Although the identified system might appear rather distant from the economic domain, it, in fact, has a direct impact on the U.S. economic progress. For example, with a poorly developed infrastructure, especially as far as the transportation issue is concerned, the process of products and raw materials delivery is likely to be hampered (Eitemann et al., 2013). As a result, the quality of services and products will drop immediately, and customers will be left dissatisfied. Thus, it is crucial to pay close attention to the development of the elements that contribute to economic growth.
Expert Opinions: What Professionals Suggest
According to the opinions voiced recently by experts in economics, the investment-related issues can be viewed as the primary source of concern for the United States as far as the account deficit rates are concerned. Coughlin et al. (2016) note that representatives of the Federal Reserve Bank of St. Luis point out that the American economic environment is not considered outstandingly attractive to foreign investors at present. Therefore, there is a need to improve the state’s competitiveness in the global market so that foreign investments could be attracted more easily (Eitemann et al., 2013).

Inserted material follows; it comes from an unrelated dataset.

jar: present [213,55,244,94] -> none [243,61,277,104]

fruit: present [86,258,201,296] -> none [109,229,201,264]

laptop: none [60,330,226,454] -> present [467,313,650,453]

Furthermore, it is remarkable that there are currently two camps of experts as far as the issue of AD is concerned. One group claims that a reduction in the AD levels should be interpreted as a threat to the economic well-being of the state and, therefore, needs to be addressed in a manner as efficient and expeditious as possible. The proponents of the view that an AD drop is dangerous to suggest increasing the state’s competitiveness in the global market by reinforcing the labor productivity and making the state attractive to investors so that the capital flow could be increased. The other group, in its turn, assumes that drops in the AD levels are an integral part of the economic development. Although the identified experts also admit that the low AD levels have a negative effect on the U.S. economy, they presume that the specified changes should be considered important lessons to learn so that similar issues could be avoided in the future (Coughlin et al., 2016).
It appears that both parties of the argument in question have a point. On the one hand, rises and drops in economic growth and, therefore, the changes in the AD rates are part and parcel of the economic cycle (the United States current account, 2016). Nevertheless, people still have to learn important lessons from the negative experiences that they had in a specific time period. Therefore, the problems that the U.S. economy is currently experiencing the need to be analyzed and addressed appropriately so that similar issues could be avoided successfully in the future. As a result, rapid and consistent progress can be expected.
References
Coughlin, C. C., Pakko, M. R., Poole, W. (2016). How dangerous is the U.S. current account deficit?Web.
Eitemann, D. K., Stonehill, A. I., & Moffett, M. H. (2013). Multinational business finance (13th ed.). Upper Saddle River, NJ: Pearson Education, Ltd.
Hay, C. (2013). Treating the symptom not the condition: Crisis definition, deficit reduction and the search for a new British growth model. British Journal of Politics and International Relations, 15(1), 23-27.
United States current account. (2016). Web.